• _LIST OF TASKS_
[1] In the payment gateway text below, rewrite the paragraph that begins "Definition. A payment gateway is" as a bulleted list that keeps its main facts.
[2] Summarize the payment gateway text below in two sentences.

• _DOCUMENT EXTRACT_
++++++++

Definition. A payment gateway is a web-based service that transmits payment information from an eCommerce website to a merchant processing bank. It is the eCommerce equivalent of the physical terminal used by merchants in card-present payment acceptance environments. The collected information is encrypted to ensure that personal data is transmitted in a secure fashion.

How it works. A payment processing gateway connects the eCommerce website's shopping cart with the merchant processing bank's system. The stages of the process are as follows:
  • A customer places an order on an eCommerce website and submits his or her payment information.
  • The payment information is encrypted using a secure socket layer (SSL) service and sent to the merchant's server.
  • The eCommerce gateway then collects the payment information and, after another SSL encryption, transmits it to the merchant account provider's server.
  • The merchant processing bank then sends the payment details to the appropriate Credit Card Network (Visa or MasterCard).

++++++++

• _DATASET EXCERPTS_
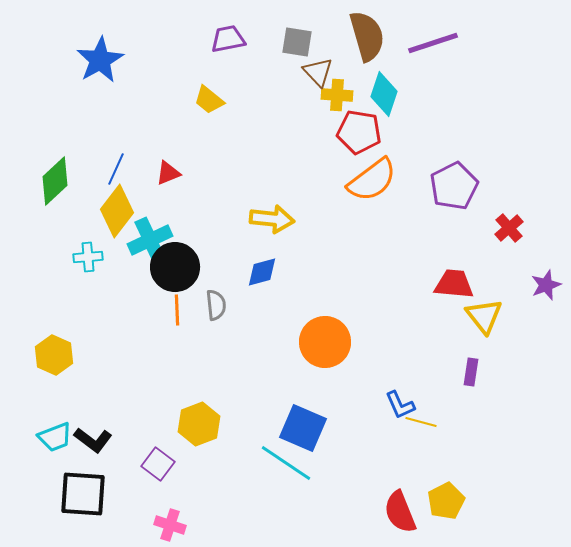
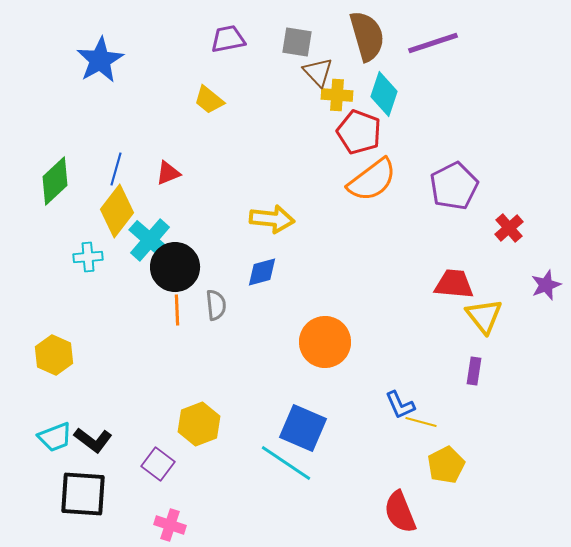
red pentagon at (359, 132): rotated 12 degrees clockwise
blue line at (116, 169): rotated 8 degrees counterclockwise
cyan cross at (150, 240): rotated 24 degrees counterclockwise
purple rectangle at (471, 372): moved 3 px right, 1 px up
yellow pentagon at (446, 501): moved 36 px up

++++++++

• _OUTPUTS IN ORDER_
[1]
- A payment gateway is a web-based service that sends payment information from an eCommerce website to a merchant processing bank.
- It is the eCommerce counterpart of the physical terminal that merchants use when cards are present.
- The information it collects is encrypted so that personal data is transmitted securely.

[2] A payment gateway is a web-based service, the eCommerce equivalent of a physical card terminal, that securely transmits encrypted payment information from an eCommerce website to a merchant processing bank. After a customer submits payment details, the information is encrypted with SSL and passed from the merchant's server through the gateway to the merchant account provider's server, and the merchant processing bank then sends it to the appropriate Credit Card Network.